Hardware design source data:
§
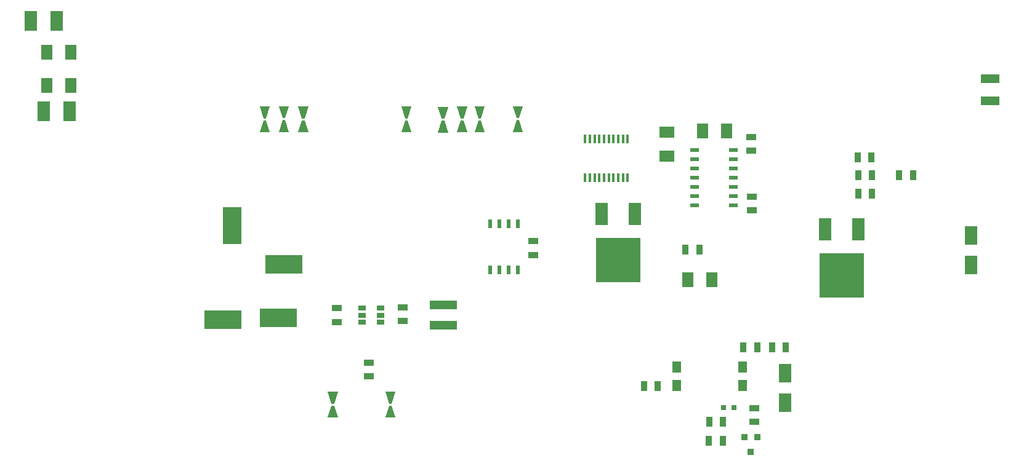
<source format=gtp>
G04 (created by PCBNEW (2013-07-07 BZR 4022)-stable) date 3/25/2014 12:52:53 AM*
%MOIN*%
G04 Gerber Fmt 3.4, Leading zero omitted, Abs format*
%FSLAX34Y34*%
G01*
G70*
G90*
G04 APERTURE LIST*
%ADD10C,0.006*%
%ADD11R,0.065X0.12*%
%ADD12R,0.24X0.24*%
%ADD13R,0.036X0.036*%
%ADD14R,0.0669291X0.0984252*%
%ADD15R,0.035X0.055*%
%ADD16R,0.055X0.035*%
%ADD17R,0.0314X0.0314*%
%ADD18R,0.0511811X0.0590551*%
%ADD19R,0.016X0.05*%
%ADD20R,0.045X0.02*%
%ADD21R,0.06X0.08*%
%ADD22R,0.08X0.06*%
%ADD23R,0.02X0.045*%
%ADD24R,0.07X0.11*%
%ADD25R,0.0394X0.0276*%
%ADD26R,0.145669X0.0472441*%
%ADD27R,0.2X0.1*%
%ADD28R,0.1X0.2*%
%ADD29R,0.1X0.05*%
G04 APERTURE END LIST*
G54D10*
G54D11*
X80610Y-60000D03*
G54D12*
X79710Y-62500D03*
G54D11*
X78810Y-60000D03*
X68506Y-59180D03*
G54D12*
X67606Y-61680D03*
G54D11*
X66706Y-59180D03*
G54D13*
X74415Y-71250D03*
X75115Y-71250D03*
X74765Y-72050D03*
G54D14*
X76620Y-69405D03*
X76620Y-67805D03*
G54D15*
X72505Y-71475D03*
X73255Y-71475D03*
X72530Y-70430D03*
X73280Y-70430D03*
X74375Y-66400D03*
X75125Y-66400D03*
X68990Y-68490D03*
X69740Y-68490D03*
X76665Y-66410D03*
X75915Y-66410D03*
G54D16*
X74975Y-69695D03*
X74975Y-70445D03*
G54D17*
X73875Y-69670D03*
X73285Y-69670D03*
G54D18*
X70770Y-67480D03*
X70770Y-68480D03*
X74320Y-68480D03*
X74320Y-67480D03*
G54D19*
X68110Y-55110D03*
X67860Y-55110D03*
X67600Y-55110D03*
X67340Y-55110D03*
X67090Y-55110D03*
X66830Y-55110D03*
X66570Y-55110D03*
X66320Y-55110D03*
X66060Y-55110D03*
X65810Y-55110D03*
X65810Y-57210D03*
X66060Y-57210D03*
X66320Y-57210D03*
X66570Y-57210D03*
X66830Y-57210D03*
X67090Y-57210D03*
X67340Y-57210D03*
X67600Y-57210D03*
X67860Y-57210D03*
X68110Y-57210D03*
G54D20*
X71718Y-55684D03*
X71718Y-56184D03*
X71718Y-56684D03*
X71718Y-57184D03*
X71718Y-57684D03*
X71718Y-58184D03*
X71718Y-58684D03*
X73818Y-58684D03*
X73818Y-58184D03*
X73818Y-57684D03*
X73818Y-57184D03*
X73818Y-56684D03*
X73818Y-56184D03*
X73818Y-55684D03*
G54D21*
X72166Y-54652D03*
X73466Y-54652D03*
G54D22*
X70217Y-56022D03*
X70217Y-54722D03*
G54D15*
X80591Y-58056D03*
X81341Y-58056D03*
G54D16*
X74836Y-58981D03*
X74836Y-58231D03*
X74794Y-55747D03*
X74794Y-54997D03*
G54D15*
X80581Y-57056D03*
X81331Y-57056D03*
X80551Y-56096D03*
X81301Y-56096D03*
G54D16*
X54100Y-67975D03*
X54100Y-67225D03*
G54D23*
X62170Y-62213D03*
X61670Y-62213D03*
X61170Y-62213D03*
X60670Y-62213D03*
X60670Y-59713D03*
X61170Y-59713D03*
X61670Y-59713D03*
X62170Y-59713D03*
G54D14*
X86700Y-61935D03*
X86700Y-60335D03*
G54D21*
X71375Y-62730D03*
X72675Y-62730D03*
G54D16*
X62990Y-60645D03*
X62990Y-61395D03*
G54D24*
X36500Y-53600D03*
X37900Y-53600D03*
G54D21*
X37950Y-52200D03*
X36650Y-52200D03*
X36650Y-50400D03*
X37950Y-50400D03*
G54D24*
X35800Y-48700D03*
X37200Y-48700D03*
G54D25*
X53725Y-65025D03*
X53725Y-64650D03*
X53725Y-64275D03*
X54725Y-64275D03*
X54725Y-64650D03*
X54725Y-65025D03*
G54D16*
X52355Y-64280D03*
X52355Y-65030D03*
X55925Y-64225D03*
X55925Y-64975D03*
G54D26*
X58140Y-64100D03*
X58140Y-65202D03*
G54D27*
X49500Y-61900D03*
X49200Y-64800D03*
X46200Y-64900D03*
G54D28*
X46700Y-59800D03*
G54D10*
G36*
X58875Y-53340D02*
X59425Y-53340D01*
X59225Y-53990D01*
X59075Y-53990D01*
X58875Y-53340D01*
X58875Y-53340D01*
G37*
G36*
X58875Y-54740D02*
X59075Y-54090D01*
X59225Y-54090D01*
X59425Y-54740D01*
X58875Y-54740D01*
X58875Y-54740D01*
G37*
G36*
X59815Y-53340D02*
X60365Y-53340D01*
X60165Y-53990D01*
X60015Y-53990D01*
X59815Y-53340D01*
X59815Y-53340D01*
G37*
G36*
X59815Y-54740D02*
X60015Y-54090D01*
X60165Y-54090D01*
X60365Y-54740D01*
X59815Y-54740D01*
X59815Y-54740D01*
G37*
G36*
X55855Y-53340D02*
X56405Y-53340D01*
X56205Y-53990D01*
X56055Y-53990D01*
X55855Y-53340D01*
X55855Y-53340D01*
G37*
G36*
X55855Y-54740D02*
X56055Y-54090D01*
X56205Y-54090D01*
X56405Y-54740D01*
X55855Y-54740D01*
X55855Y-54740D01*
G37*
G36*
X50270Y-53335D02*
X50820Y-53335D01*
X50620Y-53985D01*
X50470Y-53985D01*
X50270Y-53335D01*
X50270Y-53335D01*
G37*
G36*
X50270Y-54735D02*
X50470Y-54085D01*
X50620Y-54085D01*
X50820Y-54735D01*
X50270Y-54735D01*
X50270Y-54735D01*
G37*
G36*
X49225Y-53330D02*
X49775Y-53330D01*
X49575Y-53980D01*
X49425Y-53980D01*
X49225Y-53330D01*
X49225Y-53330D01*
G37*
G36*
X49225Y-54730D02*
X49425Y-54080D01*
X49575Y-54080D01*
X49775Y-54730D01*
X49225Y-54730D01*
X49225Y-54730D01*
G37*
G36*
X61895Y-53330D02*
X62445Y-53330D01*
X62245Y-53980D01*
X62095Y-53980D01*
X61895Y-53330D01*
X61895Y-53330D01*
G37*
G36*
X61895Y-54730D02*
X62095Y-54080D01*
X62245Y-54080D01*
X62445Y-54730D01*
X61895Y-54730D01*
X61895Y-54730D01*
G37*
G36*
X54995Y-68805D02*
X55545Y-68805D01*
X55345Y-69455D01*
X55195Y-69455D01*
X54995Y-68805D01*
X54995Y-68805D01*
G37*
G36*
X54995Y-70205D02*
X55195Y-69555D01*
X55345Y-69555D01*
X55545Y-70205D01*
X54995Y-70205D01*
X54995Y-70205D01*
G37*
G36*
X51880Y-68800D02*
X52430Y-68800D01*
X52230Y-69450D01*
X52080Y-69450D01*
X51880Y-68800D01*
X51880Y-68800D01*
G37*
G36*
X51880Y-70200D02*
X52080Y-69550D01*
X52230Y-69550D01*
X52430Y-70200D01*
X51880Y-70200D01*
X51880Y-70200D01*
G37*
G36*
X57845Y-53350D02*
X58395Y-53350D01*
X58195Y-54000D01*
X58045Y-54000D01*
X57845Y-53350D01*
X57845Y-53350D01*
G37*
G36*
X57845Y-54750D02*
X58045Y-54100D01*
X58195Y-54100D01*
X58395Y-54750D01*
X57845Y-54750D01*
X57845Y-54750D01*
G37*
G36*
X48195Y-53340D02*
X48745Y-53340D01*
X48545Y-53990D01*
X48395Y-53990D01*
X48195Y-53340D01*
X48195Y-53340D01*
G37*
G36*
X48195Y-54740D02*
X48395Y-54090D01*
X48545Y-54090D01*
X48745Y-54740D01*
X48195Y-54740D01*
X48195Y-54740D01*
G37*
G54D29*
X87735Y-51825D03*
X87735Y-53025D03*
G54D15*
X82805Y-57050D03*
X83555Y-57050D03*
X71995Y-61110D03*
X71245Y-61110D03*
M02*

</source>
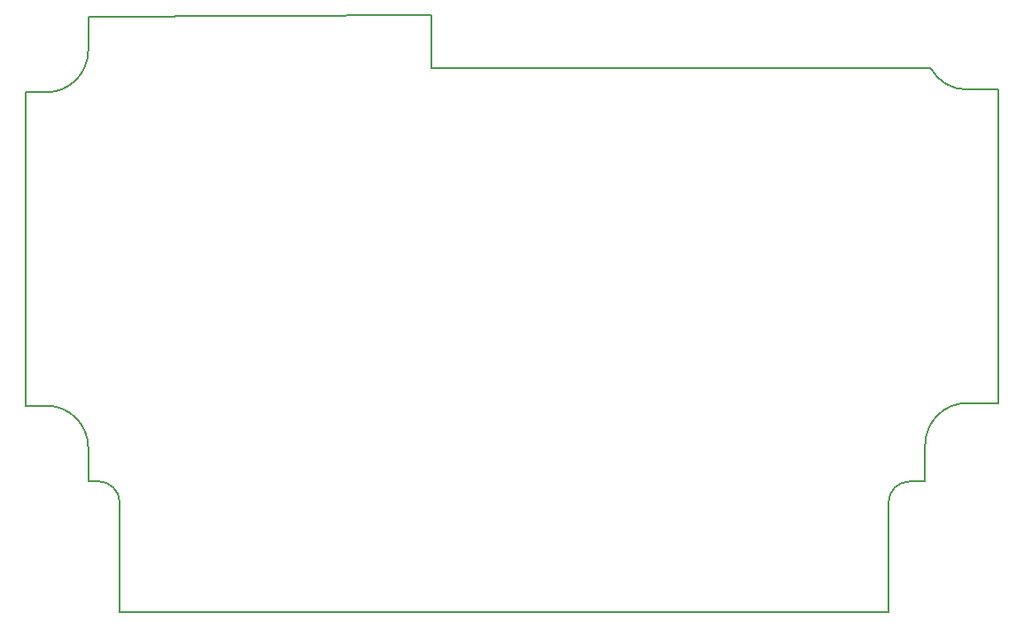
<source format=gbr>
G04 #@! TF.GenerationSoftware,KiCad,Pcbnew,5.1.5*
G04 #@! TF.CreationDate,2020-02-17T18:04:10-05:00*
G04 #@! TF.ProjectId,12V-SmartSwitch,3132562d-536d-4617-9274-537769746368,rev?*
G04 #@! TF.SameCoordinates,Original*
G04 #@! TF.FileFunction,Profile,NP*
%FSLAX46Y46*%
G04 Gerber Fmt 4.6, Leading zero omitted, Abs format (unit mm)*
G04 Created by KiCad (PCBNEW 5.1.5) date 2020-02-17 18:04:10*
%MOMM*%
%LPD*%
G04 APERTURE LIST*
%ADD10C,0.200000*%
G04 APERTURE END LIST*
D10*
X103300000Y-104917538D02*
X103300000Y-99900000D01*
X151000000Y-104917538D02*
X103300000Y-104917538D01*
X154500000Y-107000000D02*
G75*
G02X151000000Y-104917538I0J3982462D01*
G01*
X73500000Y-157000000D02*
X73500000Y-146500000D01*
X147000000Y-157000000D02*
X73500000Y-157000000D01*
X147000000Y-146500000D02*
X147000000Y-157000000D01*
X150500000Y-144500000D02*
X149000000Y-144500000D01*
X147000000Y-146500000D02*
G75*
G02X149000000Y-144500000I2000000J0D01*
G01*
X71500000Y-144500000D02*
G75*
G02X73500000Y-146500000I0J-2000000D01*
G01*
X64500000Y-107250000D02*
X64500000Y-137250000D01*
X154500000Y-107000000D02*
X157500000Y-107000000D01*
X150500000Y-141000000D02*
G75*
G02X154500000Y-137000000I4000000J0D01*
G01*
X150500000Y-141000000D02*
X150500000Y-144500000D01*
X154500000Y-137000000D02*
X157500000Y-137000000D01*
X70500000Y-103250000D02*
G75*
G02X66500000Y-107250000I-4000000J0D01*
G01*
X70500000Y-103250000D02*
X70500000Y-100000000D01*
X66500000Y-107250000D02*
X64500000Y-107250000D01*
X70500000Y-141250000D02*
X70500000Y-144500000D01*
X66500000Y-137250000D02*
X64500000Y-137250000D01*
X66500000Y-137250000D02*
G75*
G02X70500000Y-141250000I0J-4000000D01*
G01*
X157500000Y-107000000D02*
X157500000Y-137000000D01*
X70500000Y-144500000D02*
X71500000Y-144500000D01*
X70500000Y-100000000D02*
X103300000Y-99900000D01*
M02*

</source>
§
— Task —
What lines in the records above include the string "Leading"? Copy each one.

— Exercise solution —
G04 Gerber Fmt 3.4, Leading zero omitted, Abs format*
G04 Gerber Fmt 4.6, Leading zero omitted, Abs format (unit mm)*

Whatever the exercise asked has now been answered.